▸ TASK OBJECTIVE
Could you write out all of the material below word for word, leaving out the pictures?

========

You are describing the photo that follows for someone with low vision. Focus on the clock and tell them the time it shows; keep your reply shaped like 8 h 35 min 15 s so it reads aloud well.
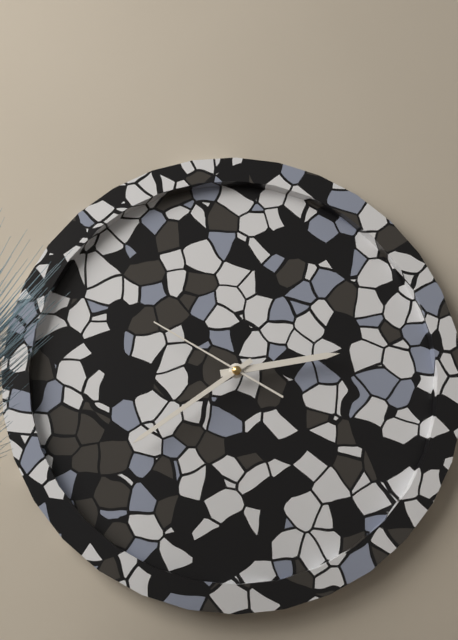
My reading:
2 h 39 min 50 s
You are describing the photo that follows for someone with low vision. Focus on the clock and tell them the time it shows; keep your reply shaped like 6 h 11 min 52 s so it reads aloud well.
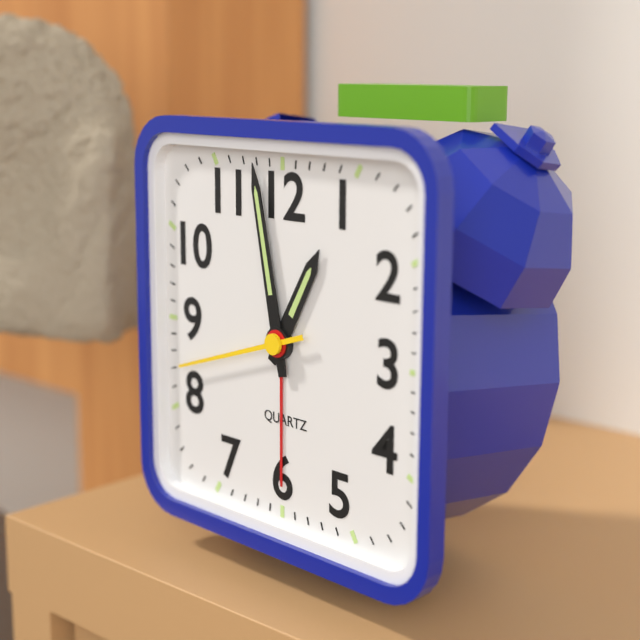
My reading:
12 h 58 min 42 s
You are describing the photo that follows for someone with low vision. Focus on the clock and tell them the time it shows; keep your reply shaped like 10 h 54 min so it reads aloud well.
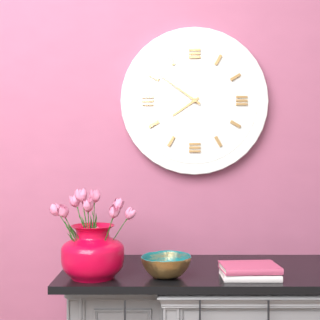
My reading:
7 h 51 min
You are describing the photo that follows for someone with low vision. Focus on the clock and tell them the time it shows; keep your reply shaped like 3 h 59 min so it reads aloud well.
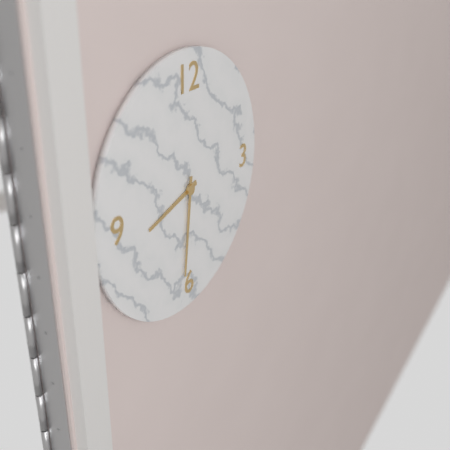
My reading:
8 h 31 min
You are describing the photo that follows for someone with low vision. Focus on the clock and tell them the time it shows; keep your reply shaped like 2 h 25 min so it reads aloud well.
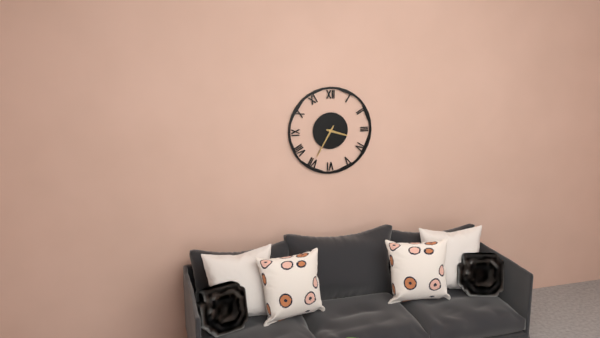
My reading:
3 h 35 min
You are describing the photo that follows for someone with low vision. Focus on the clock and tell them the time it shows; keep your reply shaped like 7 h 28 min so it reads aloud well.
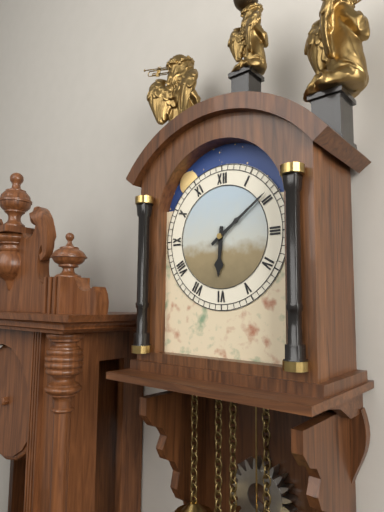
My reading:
6 h 09 min
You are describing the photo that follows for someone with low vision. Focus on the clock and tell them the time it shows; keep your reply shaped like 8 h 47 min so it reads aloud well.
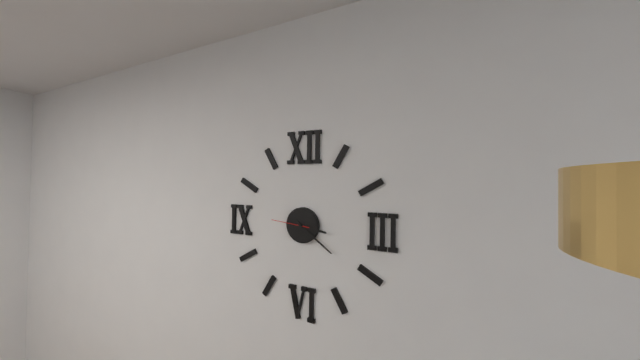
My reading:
3 h 21 min
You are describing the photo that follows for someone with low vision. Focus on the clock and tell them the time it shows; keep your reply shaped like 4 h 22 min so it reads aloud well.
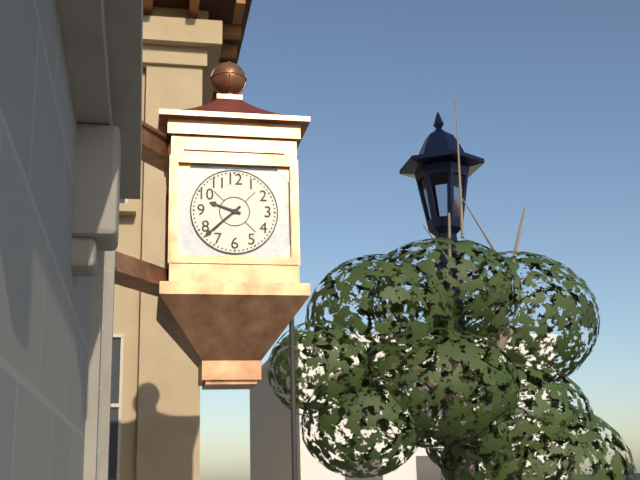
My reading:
9 h 38 min
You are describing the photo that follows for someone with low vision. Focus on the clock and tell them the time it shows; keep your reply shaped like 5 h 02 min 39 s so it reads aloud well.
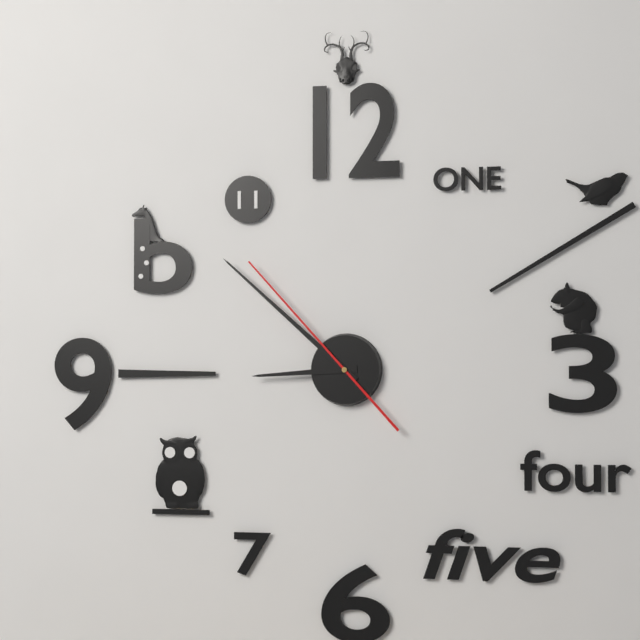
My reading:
8 h 52 min 53 s
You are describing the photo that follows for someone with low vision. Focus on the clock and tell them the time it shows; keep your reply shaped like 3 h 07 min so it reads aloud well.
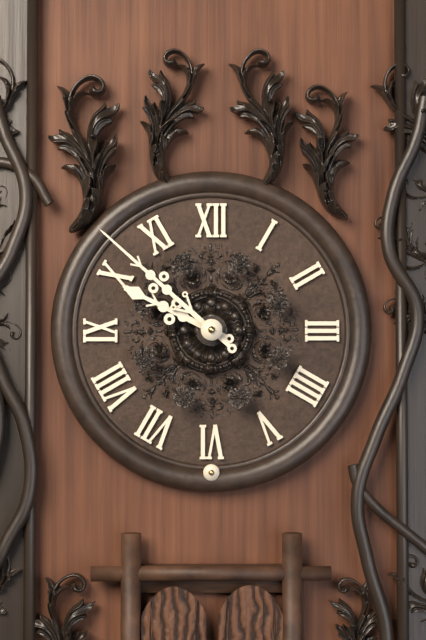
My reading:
9 h 52 min
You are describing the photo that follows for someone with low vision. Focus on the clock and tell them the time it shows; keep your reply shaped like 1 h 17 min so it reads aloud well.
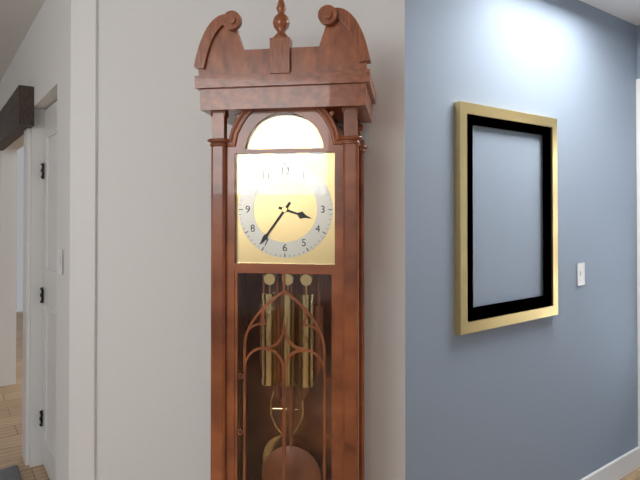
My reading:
3 h 36 min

========

▸ TASK ANSWER
You are describing the photo that follows for someone with low vision. Focus on the clock and tell them the time it shows; keep your reply shaped like 8 h 35 min 15 s so it reads aloud well.
My reading:
2 h 39 min 50 s
You are describing the photo that follows for someone with low vision. Focus on the clock and tell them the time it shows; keep your reply shaped like 6 h 11 min 52 s so it reads aloud well.
My reading:
12 h 58 min 42 s
You are describing the photo that follows for someone with low vision. Focus on the clock and tell them the time it shows; keep your reply shaped like 10 h 54 min so it reads aloud well.
My reading:
7 h 51 min
You are describing the photo that follows for someone with low vision. Focus on the clock and tell them the time it shows; keep your reply shaped like 3 h 59 min so it reads aloud well.
My reading:
8 h 31 min
You are describing the photo that follows for someone with low vision. Focus on the clock and tell them the time it shows; keep your reply shaped like 2 h 25 min so it reads aloud well.
My reading:
3 h 35 min
You are describing the photo that follows for someone with low vision. Focus on the clock and tell them the time it shows; keep your reply shaped like 7 h 28 min so it reads aloud well.
My reading:
6 h 09 min
You are describing the photo that follows for someone with low vision. Focus on the clock and tell them the time it shows; keep your reply shaped like 8 h 47 min so it reads aloud well.
My reading:
3 h 21 min
You are describing the photo that follows for someone with low vision. Focus on the clock and tell them the time it shows; keep your reply shaped like 4 h 22 min so it reads aloud well.
My reading:
9 h 38 min
You are describing the photo that follows for someone with low vision. Focus on the clock and tell them the time it shows; keep your reply shaped like 5 h 02 min 39 s so it reads aloud well.
My reading:
8 h 52 min 53 s
You are describing the photo that follows for someone with low vision. Focus on the clock and tell them the time it shows; keep your reply shaped like 3 h 07 min so it reads aloud well.
My reading:
9 h 52 min
You are describing the photo that follows for someone with low vision. Focus on the clock and tell them the time it shows; keep your reply shaped like 1 h 17 min so it reads aloud well.
My reading:
3 h 36 min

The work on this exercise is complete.